Жак Мартэн считался грамотным. По крайней мере мог разобрать, о чем пишут в газете или на уличной афише. Но за свою жизнь оборотень не прочел ни одной книги. О писателе Гюго не слыхал, а Нотр-Дам де Пари для него был всего лишь собором в центре, но уж никак не романом.
Между тем оборотни старого Парижа нередко промышляли в окрестностях настоящего Двора чудес ровно по той же причине, по какой Жак скрывался за деревом в Булонском лесу. Правда, сам Двор был неприкосновенным. Ночью в нем собиралось все городское отребье, и Дозор Светлых был вынужден постоянно иметь там соглядатаев. Путеводитель по Всемирной выставке сообщал: Двором чудес это место прозвали потому, что толпа увечных, днем просивших милостыню, ночью мгновенно исцелялась. Хромые и безногие вприпрыжку бежали в кабак, немые горланили песни, слепые прозревали, глухие начинали слышать.

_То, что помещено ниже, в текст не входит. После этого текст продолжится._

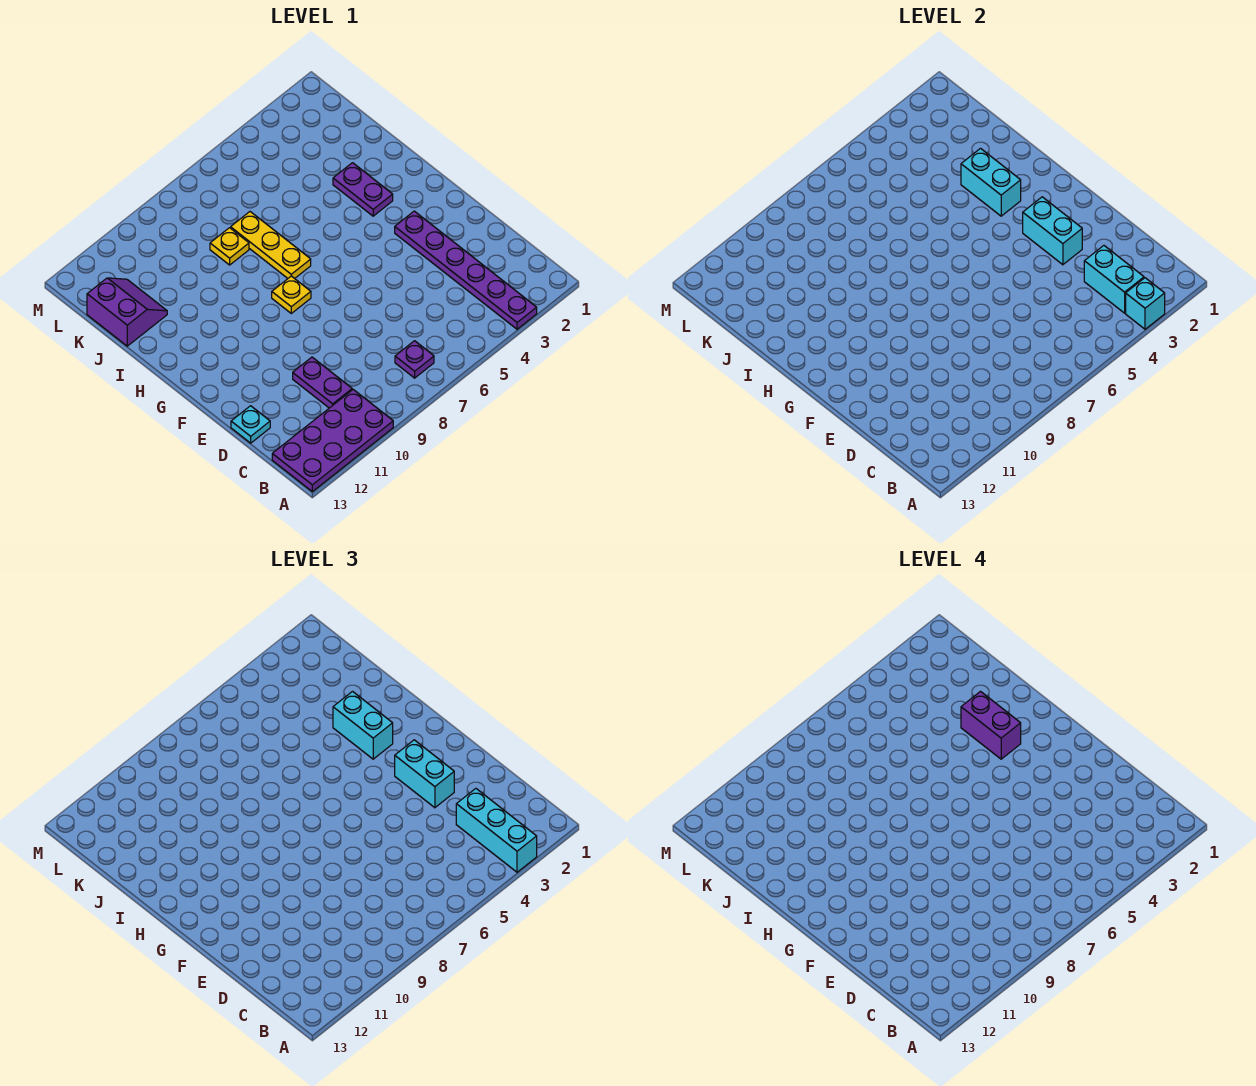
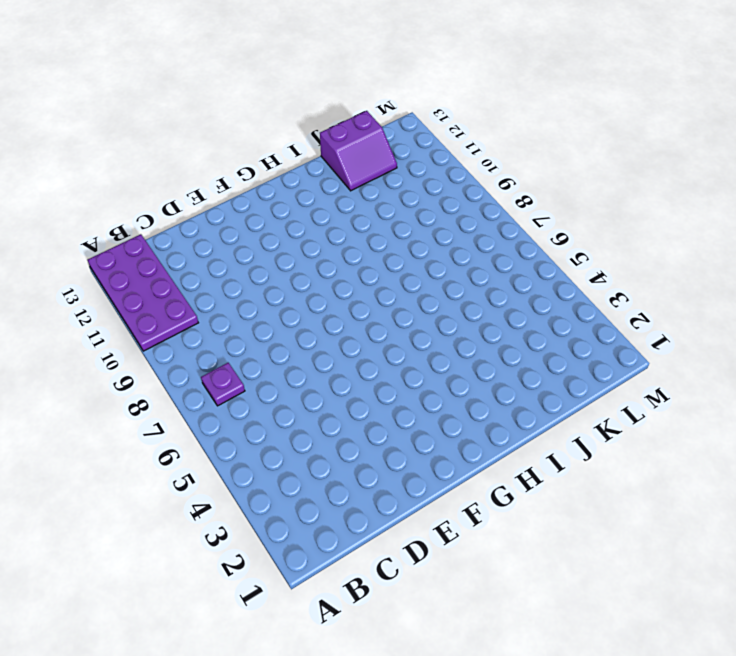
none -> purple plate A3:F3 level 1
none -> purple plate C10:D10 level 1
none -> cyan plate D13 level 1

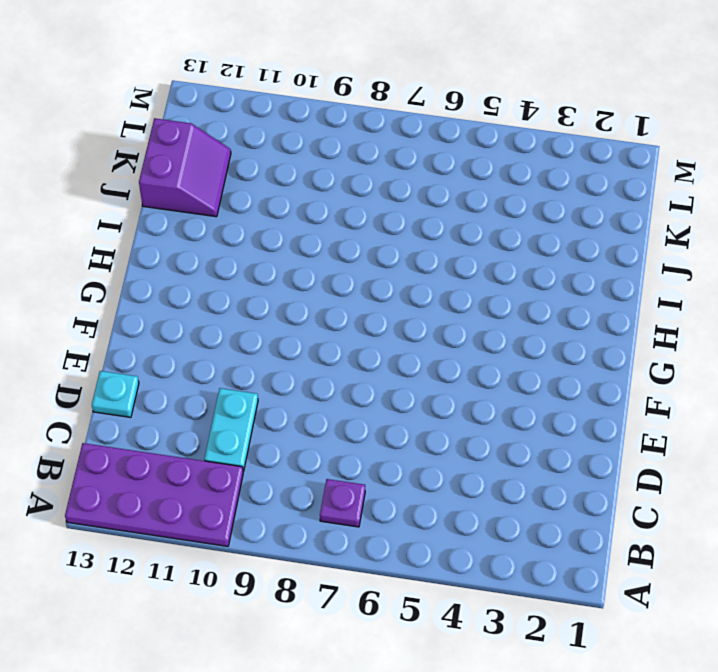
cyan plate C10:D10 level 1 -> purple plate C10:D10 level 1
none -> purple plate A3:F3 level 1
none -> yellow plate G8 level 1
none -> purple plate H3:I3 level 1

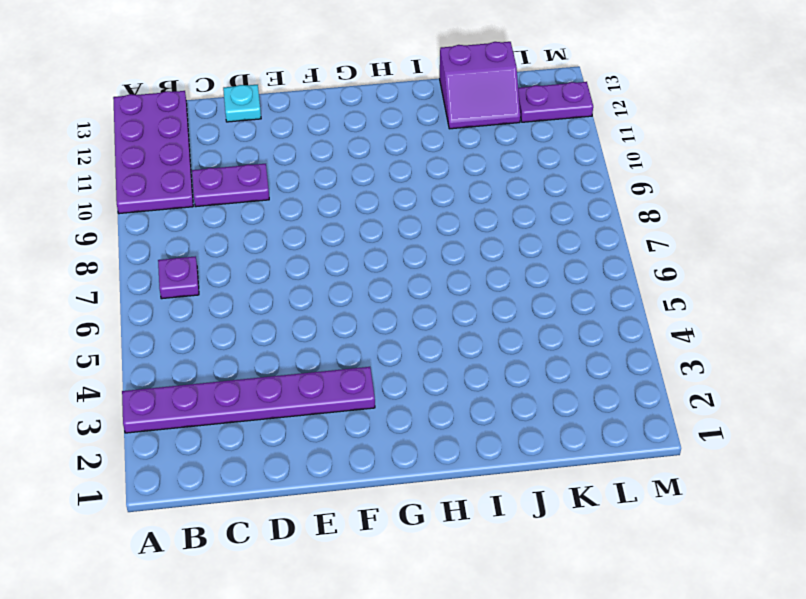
purple plate L12:M12 level 1 -> purple plate H3:I3 level 1
none -> yellow plate G8 level 1
none -> yellow plate H7:J7 level 1
none -> yellow plate J8 level 1

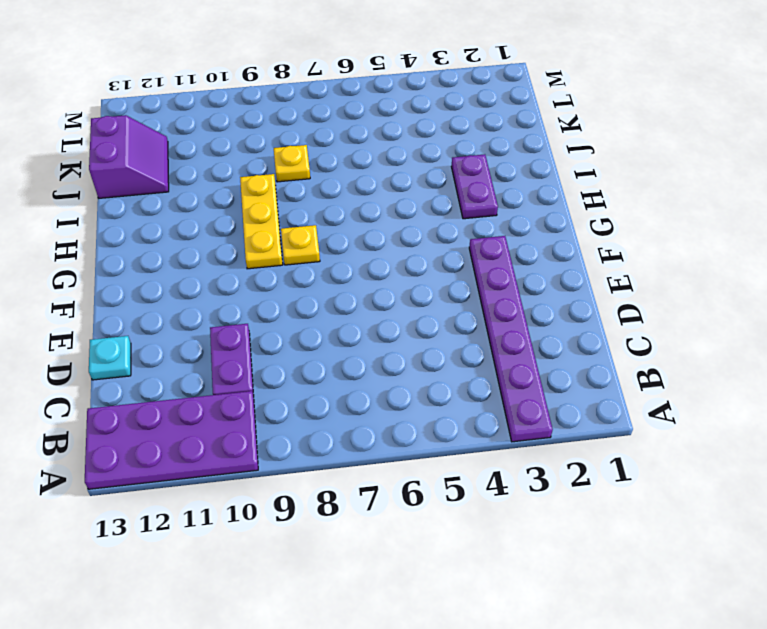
yellow plate G9:I9 level 1 -> yellow plate H7:J7 level 1
none -> purple plate B7 level 1
none -> cyan brick A3 level 2
none -> cyan brick B3:C3 level 2

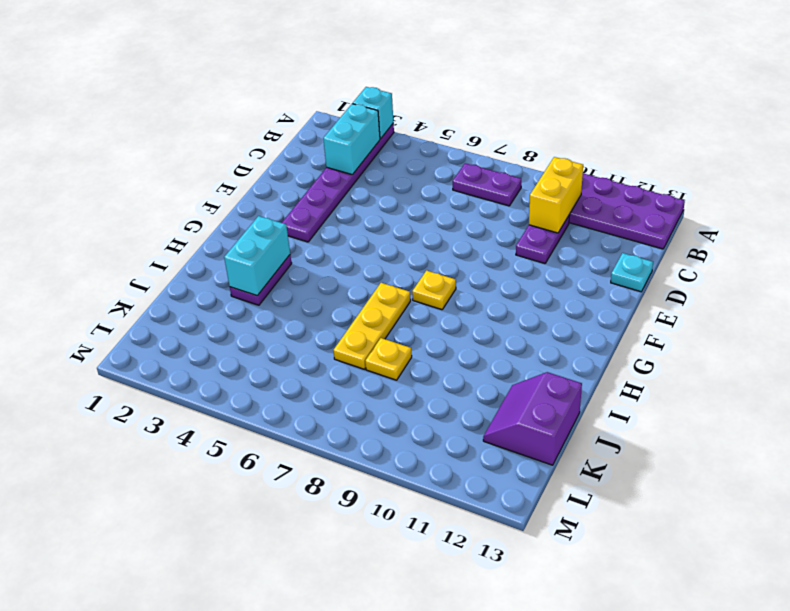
purple plate B7:B8 level 1 -> purple plate B7 level 1
yellow brick B10:C10 level 2 -> none
none -> cyan brick E3:F3 level 2
none -> cyan brick A3:C3 level 3
none -> cyan brick E3:F3 level 3

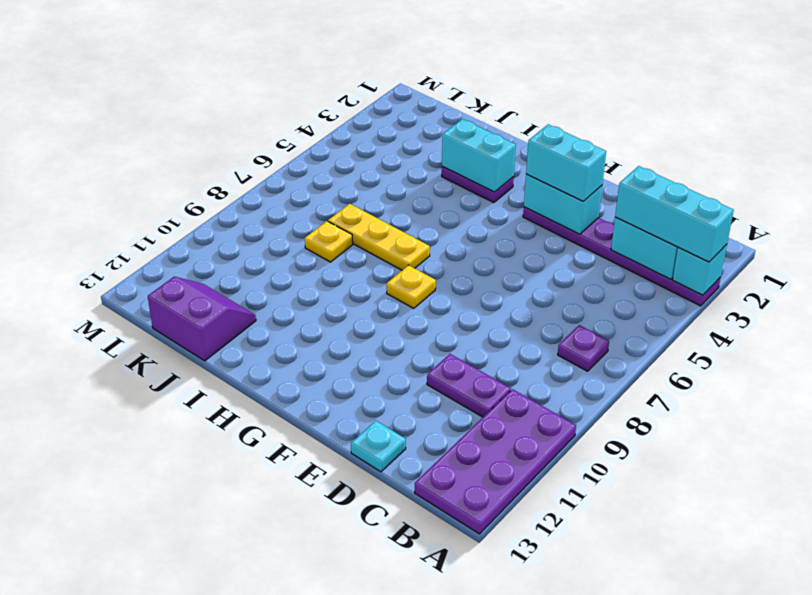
none -> cyan brick H3:I3 level 3
none -> purple brick H3:I3 level 4

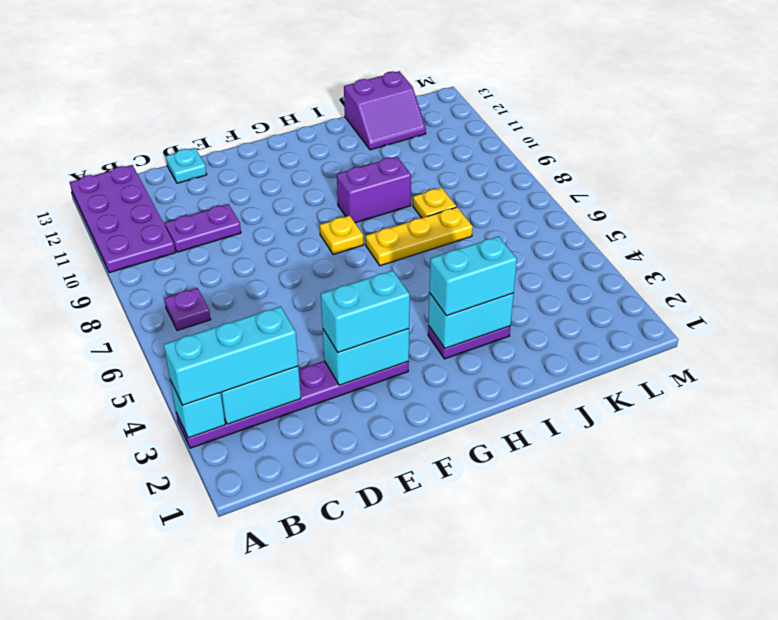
purple brick H9:I9 level 1 -> purple brick H3:I3 level 4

Жак Мартэн, разумеется, не держал в руках ни одного путеводителя. Он не застал и времен расцвета подлинного Двора чудес. Проникнуть же сквозь запертые ворота в бутафорский павильон оборотню не составило труда.
Это был второй павильон старого Парижа, не такой большой, как у моста Альма. Впрочем, Жак не был и в первом. Кроме истории про задранных кем-то Темных, доходили до него и другие слухи. Пара оборотней-клошаров от моста перебрались было в этот «Старый Париж», пока тот пустовал, и не было там надлежащего догляда. А потом вдруг о них не стало ни слуху ни духу. Никто не хватился, гару были не из клана Дюссолье, все подумали, что убрались из города. Может, и Ночной прогнал подальше. Но в свете двойного убийства это могло бы навести на определенные мысли… Кого угодно, только не Мартэна.
Мысли не были его коньком. Особенно тогда, когда начинал одолевать волчий голод.
За воротами, проделанными в высокой зубчатой стене, Мартэна поджидала небольшая открытая площадь. Кругом теснились старые покосившиеся дома и лавчонки, поддерживая друг друга, как пьяные. Кое-где по вывескам и в самом деле угадывались закрытые кабаки. Налево уходила узкая кривая улочка, в глубине виднелась небольшая церковь с острым шпилем.
Кругом не было ни души.
Никто не поджидал Мартэна, ни Темный наниматель, ни Светлый патруль. Жак погрузился в Сумрак. Здесь площадь была еще более ветхой. Мартэн подумал, что, наверное, явился на этот Двор первым. Он прошелся туда-обратно у ворот, затем сделал круг. Хмыкнув, не отказал себе в удовольствии справить малую нужду на углу запертого питейного заведения. Решил, что так пометил территорию.
Никто не приходил.
Жак начал звереть в самом прямом смысле. Может, ведьма намерилась его провести? Захотела всего лишь убрать подальше от того места, какое предназначила для своих целей в Булонском лесу?